■ Instruction
A word-for-word transcription of every record is needed.

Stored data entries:
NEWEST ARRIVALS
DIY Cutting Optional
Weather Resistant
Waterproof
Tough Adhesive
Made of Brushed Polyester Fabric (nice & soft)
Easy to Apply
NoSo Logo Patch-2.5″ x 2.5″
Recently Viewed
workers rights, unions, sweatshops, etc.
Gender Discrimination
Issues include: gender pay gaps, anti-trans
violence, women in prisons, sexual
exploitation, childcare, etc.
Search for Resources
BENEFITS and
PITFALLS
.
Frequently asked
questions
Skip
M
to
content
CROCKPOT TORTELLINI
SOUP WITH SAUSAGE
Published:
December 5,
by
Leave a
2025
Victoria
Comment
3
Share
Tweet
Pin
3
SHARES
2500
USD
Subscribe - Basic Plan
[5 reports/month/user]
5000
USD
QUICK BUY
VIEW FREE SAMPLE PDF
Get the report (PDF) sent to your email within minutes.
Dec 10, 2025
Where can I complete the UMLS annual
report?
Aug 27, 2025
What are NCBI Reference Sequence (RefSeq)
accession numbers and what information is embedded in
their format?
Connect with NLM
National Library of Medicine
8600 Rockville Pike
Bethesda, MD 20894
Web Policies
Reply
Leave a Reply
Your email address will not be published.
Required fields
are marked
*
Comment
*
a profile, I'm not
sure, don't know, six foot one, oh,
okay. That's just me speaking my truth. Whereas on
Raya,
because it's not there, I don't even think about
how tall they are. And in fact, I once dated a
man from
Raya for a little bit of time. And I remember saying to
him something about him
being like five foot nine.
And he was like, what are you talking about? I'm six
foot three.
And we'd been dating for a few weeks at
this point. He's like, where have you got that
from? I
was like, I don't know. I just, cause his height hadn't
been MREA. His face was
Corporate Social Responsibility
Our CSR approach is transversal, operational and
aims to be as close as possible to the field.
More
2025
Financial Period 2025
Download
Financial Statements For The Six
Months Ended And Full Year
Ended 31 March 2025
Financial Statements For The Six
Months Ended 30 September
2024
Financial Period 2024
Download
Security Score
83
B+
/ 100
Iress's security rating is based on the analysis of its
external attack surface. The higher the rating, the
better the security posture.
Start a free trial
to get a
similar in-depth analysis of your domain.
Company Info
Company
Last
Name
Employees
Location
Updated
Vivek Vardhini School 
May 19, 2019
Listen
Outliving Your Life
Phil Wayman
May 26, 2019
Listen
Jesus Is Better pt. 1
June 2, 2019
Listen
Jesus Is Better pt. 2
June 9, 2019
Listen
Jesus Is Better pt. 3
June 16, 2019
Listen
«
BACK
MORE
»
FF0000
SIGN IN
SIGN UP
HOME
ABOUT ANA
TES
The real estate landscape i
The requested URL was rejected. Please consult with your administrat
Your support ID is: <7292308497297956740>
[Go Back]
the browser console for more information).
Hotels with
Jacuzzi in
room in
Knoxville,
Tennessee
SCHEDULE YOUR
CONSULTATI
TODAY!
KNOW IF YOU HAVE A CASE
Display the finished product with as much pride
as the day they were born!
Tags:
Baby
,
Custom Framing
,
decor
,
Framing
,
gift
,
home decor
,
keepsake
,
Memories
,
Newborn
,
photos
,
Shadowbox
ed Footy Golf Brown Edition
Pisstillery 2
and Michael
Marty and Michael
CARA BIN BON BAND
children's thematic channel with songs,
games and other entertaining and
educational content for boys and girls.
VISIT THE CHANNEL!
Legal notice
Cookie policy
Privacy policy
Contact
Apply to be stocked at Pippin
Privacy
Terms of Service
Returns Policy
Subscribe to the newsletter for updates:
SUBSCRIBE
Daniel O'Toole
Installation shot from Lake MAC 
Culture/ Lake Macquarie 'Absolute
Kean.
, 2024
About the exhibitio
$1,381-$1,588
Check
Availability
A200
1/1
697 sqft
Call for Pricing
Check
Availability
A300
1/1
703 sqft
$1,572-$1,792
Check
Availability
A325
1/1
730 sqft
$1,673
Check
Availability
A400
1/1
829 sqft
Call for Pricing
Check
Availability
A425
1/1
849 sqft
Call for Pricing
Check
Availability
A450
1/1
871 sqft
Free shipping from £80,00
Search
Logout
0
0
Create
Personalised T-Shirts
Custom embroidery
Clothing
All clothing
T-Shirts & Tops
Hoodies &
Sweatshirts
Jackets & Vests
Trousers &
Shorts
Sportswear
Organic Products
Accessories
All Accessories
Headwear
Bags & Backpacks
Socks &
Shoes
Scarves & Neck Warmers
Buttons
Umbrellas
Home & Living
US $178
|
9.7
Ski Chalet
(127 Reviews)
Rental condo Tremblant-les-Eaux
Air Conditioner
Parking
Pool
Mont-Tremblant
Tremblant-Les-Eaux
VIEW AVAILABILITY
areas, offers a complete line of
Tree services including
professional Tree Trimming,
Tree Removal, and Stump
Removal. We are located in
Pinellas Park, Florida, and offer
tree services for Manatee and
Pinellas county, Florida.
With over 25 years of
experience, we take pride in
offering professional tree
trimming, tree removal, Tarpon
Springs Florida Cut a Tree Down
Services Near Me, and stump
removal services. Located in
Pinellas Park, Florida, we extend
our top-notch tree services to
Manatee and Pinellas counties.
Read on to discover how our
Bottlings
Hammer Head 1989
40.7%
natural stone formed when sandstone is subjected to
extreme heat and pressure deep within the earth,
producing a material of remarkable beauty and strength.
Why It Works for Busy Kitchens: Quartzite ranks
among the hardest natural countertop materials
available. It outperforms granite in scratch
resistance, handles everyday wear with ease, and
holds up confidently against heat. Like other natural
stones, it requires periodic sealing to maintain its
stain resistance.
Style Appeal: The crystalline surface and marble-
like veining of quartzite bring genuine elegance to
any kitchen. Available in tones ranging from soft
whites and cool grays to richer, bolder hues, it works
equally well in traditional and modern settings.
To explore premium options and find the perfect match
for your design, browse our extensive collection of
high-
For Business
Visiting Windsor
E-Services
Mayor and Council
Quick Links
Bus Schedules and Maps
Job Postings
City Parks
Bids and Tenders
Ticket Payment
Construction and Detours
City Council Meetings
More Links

■ Solution for this task
NEWEST ARRIVALS
DIY Cutting Optional
Weather Resistant
Waterproof
Tough Adhesive
Made of Brushed Polyester Fabric (nice & soft)
Easy to Apply
NoSo Logo Patch-2.5″ x 2.5″
Recently Viewed
workers rights, unions, sweatshops, etc.
Gender Discrimination
Issues include: gender pay gaps, anti-trans
violence, women in prisons, sexual
exploitation, childcare, etc.
Search for Resources
BENEFITS and
PITFALLS
.
Frequently asked
questions
Skip
M
to
content
CROCKPOT TORTELLINI
SOUP WITH SAUSAGE
Published:
December 5,
by
Leave a
2025
Victoria
Comment
3
Share
Tweet
Pin
3
SHARES
2500
USD
Subscribe - Basic Plan
[5 reports/month/user]
5000
USD
QUICK BUY
VIEW FREE SAMPLE PDF
Get the report (PDF) sent to your email within minutes.
Dec 10, 2025
Where can I complete the UMLS annual
report?
Aug 27, 2025
What are NCBI Reference Sequence (RefSeq)
accession numbers and what information is embedded in
their format?
Connect with NLM
National Library of Medicine
8600 Rockville Pike
Bethesda, MD 20894
Web Policies
Reply
Leave a Reply
Your email address will not be published.
Required fields
are marked
*
Comment
*
a profile, I'm not
sure, don't know, six foot one, oh,
okay. That's just me speaking my truth. Whereas on
Raya,
because it's not there, I don't even think about
how tall they are. And in fact, I once dated a
man from
Raya for a little bit of time. And I remember saying to
him something about him
being like five foot nine.
And he was like, what are you talking about? I'm six
foot three.
And we'd been dating for a few weeks at
this point. He's like, where have you got that
from? I
was like, I don't know. I just, cause his height hadn't
been MREA. His face was
Corporate Social Responsibility
Our CSR approach is transversal, operational and
aims to be as close as possible to the field.
More
2025
Financial Period 2025
Download
Financial Statements For The Six
Months Ended And Full Year
Ended 31 March 2025
Financial Statements For The Six
Months Ended 30 September
2024
Financial Period 2024
Download
Security Score
83
B+
/ 100
Iress's security rating is based on the analysis of its
external attack surface. The higher the rating, the
better the security posture.
Start a free trial
to get a
similar in-depth analysis of your domain.
Company Info
Company
Last
Name
Employees
Location
Updated
Vivek Vardhini School 
May 19, 2019
Listen
Outliving Your Life
Phil Wayman
May 26, 2019
Listen
Jesus Is Better pt. 1
June 2, 2019
Listen
Jesus Is Better pt. 2
June 9, 2019
Listen
Jesus Is Better pt. 3
June 16, 2019
Listen
«
BACK
MORE
»
FF0000
SIGN IN
SIGN UP
HOME
ABOUT ANA
TES
The real estate landscape i
The requested URL was rejected. Please consult with your administrat
Your support ID is: <7292308497297956740>
[Go Back]
the browser console for more information).
Hotels with
Jacuzzi in
room in
Knoxville,
Tennessee
SCHEDULE YOUR
CONSULTATI
TODAY!
KNOW IF YOU HAVE A CASE
Display the finished product with as much pride
as the day they were born!
Tags:
Baby
,
Custom Framing
,
decor
,
Framing
,
gift
,
home decor
,
keepsake
,
Memories
,
Newborn
,
photos
,
Shadowbox
ed Footy Golf Brown Edition
Pisstillery 2
and Michael
Marty and Michael
CARA BIN BON BAND
children's thematic channel with songs,
games and other entertaining and
educational content for boys and girls.
VISIT THE CHANNEL!
Legal notice
Cookie policy
Privacy policy
Contact
Apply to be stocked at Pippin
Privacy
Terms of Service
Returns Policy
Subscribe to the newsletter for updates:
SUBSCRIBE
Daniel O'Toole
Installation shot from Lake MAC 
Culture/ Lake Macquarie 'Absolute
Kean.
, 2024
About the exhibitio
$1,381-$1,588
Check
Availability
A200
1/1
697 sqft
Call for Pricing
Check
Availability
A300
1/1
703 sqft
$1,572-$1,792
Check
Availability
A325
1/1
730 sqft
$1,673
Check
Availability
A400
1/1
829 sqft
Call for Pricing
Check
Availability
A425
1/1
849 sqft
Call for Pricing
Check
Availability
A450
1/1
871 sqft
Free shipping from £80,00
Search
Logout
0
0
Create
Personalised T-Shirts
Custom embroidery
Clothing
All clothing
T-Shirts & Tops
Hoodies &
Sweatshirts
Jackets & Vests
Trousers &
Shorts
Sportswear
Organic Products
Accessories
All Accessories
Headwear
Bags & Backpacks
Socks &
Shoes
Scarves & Neck Warmers
Buttons
Umbrellas
Home & Living
US $178
|
9.7
Ski Chalet
(127 Reviews)
Rental condo Tremblant-les-Eaux
Air Conditioner
Parking
Pool
Mont-Tremblant
Tremblant-Les-Eaux
VIEW AVAILABILITY
areas, offers a complete line of
Tree services including
professional Tree Trimming,
Tree Removal, and Stump
Removal. We are located in
Pinellas Park, Florida, and offer
tree services for Manatee and
Pinellas county, Florida.
With over 25 years of
experience, we take pride in
offering professional tree
trimming, tree removal, Tarpon
Springs Florida Cut a Tree Down
Services Near Me, and stump
removal services. Located in
Pinellas Park, Florida, we extend
our top-notch tree services to
Manatee and Pinellas counties.
Read on to discover how our
Bottlings
Hammer Head 1989
40.7%
natural stone formed when sandstone is subjected to
extreme heat and pressure deep within the earth,
producing a material of remarkable beauty and strength.
Why It Works for Busy Kitchens: Quartzite ranks
among the hardest natural countertop materials
available. It outperforms granite in scratch
resistance, handles everyday wear with ease, and
holds up confidently against heat. Like other natural
stones, it requires periodic sealing to maintain its
stain resistance.
Style Appeal: The crystalline surface and marble-
like veining of quartzite bring genuine elegance to
any kitchen. Available in tones ranging from soft
whites and cool grays to richer, bolder hues, it works
equally well in traditional and modern settings.
To explore premium options and find the perfect match
for your design, browse our extensive collection of
high-
For Business
Visiting Windsor
E-Services
Mayor and Council
Quick Links
Bus Schedules and Maps
Job Postings
City Parks
Bids and Tenders
Ticket Payment
Construction and Detours
City Council Meetings
More Links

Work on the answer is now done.